We are aware of and have friends who are dealing with or have dealt with the expat tax issues and do not need advice on that front, as well as access to attorneys well-versed in these issues. We understand about paperwork and international issues.

We are really hoping to find help in figuring out what country and what specific areas we could be looking at, or for someone to say "There is no way for a US family at your financial level to move to a European country for a few years."
posted by Eyebrows McGee (staff) at 6:58 PM on February 3, 2018


I think the best way to try and achieve what you want would be for one of you to start joining expat facebook groups in cities you are curious about, and asking questions and getting a feel for what the challenges are and then applying for jobs, maybe try to connect to people in the big companies.

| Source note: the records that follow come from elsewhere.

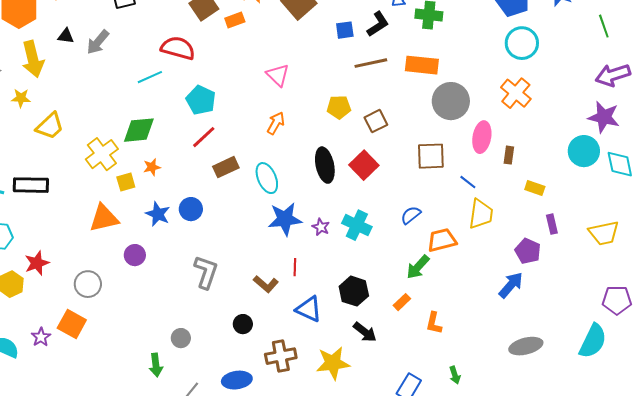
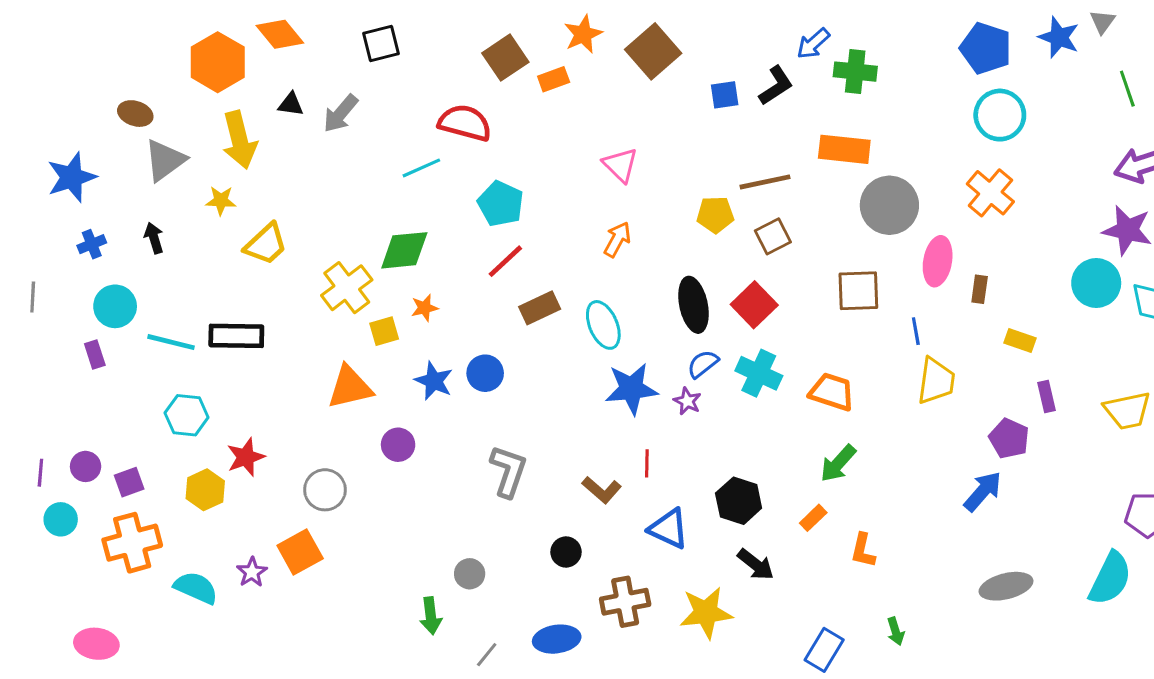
brown line: (371, 63) -> (765, 182), moved
blue line: (468, 182) -> (916, 331), turned 42
blue semicircle: (411, 215) -> (703, 364), moved
cyan cross: (357, 225) -> (759, 373), moved
orange trapezoid: (442, 240) -> (832, 392), moved, turned 32
orange square: (72, 324) -> (300, 552), turned 32

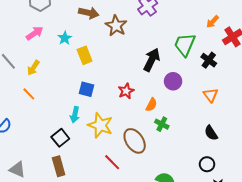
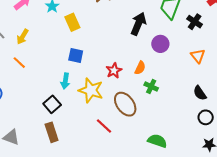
red star: (126, 91) -> (114, 71), moved
black circle: (207, 164) -> (206, 117), moved

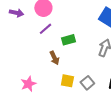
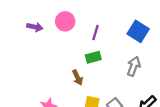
purple line: (45, 29) -> (95, 33), moved, turned -32

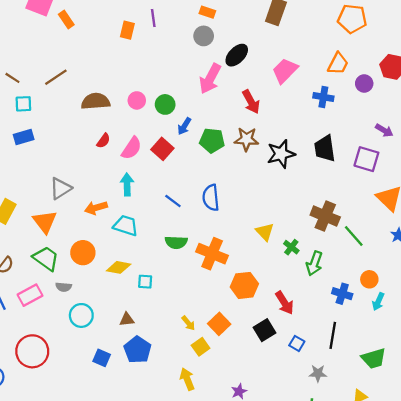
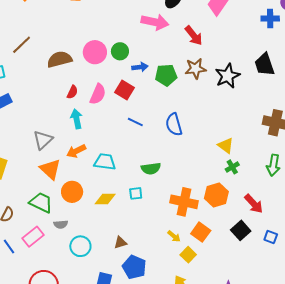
pink arrow: (210, 79) -> (155, 22), turned -96
blue cross: (323, 97) -> (270, 19), moved
pink circle: (137, 100) -> (95, 52), size x1.5
blue arrow: (184, 126) -> (140, 67), turned -119
cyan arrow: (127, 184) -> (77, 119), moved
blue line: (173, 201) -> (135, 122), moved
orange triangle: (45, 222) -> (50, 169), moved
green cross: (291, 247) -> (232, 167), moved, turned 32
orange cross: (212, 254) -> (184, 202), moved
cyan square: (145, 282) -> (136, 193), moved

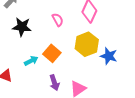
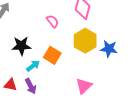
black star: (22, 27) -> (21, 46), moved
purple arrow: (54, 83) -> (31, 86), moved

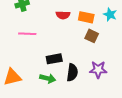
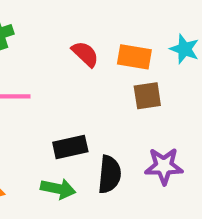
red semicircle: (63, 15) -> (85, 54), turned -136
brown square: (92, 36) -> (147, 96), turned -32

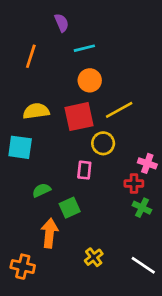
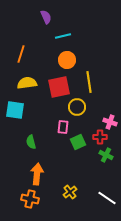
orange line: (31, 56) -> (21, 54), moved
yellow line: (119, 110) -> (89, 82), turned -70
green semicircle: (41, 190) -> (31, 142), turned -80
green square: (70, 208) -> (78, 142), moved
orange cross: (23, 267) -> (30, 199), moved

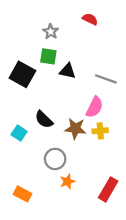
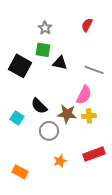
red semicircle: (90, 19) -> (87, 25), moved, turned -88
gray circle: (55, 159) -> (49, 131), moved
red rectangle: (108, 189) -> (94, 154), moved, turned 40

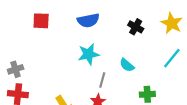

Could you attend trainings or conferences? I think that's the only way you wouldn't put your future retirement at a big risk. I would try to speak with other expats who have children in the local school system as well and make sure it was something you felt would be a good fit.
posted by catspajammies at 9:54 PM on February 3, 2018


Does it have to be Europe? New Zealand has been actively courting people (especially techies) to move there for work, and while Australia's immigration system is a pain in the ass (in my experience) it'll probably be way easier for you as you're American and have a lot of money.
posted by divabat at 1:02 AM on February 4, 2018


Personally, I think it's entirely possible. I would lean toward Spain. They are a bit more relaxed about visas, and it''s a friendly, beautiful and diverse country. Much less expensive than France or Italy.

It will take a lot of advance research and planning, but it's doable.